What lines in the records include the string "INFORMACIÓN"? Return each one.

**Entries taken from a collection:**
══════════════════════════════
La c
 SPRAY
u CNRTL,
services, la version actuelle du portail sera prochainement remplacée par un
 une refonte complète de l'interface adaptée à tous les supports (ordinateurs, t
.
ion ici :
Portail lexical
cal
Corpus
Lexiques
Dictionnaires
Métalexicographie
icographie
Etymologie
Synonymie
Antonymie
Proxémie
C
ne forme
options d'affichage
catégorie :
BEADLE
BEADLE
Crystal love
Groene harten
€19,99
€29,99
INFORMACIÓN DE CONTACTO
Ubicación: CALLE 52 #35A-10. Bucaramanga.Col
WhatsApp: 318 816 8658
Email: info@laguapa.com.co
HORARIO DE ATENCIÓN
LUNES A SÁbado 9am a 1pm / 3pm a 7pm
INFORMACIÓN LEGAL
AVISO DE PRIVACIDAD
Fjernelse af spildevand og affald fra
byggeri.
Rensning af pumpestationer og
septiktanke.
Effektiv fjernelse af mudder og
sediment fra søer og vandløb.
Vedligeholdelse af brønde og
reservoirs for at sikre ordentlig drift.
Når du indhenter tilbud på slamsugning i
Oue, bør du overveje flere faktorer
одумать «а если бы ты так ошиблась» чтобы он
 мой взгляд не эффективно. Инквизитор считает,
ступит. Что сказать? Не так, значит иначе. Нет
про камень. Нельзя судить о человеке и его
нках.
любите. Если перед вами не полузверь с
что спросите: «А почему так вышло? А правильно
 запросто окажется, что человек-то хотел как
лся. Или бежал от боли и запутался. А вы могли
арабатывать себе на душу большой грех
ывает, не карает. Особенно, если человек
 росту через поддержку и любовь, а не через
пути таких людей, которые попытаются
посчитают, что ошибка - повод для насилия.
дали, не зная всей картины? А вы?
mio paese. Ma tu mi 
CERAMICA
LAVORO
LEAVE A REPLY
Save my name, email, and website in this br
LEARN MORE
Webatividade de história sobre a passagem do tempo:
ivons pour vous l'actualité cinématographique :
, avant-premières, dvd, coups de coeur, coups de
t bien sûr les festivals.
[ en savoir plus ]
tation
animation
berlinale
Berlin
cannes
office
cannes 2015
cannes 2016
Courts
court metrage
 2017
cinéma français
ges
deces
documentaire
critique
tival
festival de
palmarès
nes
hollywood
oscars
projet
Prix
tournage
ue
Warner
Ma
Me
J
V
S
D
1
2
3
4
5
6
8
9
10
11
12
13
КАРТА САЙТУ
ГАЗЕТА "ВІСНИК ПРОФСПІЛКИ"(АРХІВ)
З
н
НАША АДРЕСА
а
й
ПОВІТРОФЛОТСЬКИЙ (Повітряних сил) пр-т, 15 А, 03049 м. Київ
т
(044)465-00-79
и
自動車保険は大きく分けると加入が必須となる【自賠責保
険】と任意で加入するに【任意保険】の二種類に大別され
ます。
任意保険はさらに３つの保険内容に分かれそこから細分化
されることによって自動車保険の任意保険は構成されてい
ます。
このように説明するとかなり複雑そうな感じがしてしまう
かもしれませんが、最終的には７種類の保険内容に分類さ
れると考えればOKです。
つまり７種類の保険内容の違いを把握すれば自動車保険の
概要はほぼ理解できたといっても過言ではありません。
══════════════════════════════
**Task solution:**
INFORMACIÓN DE CONTACTO
INFORMACIÓN LEGAL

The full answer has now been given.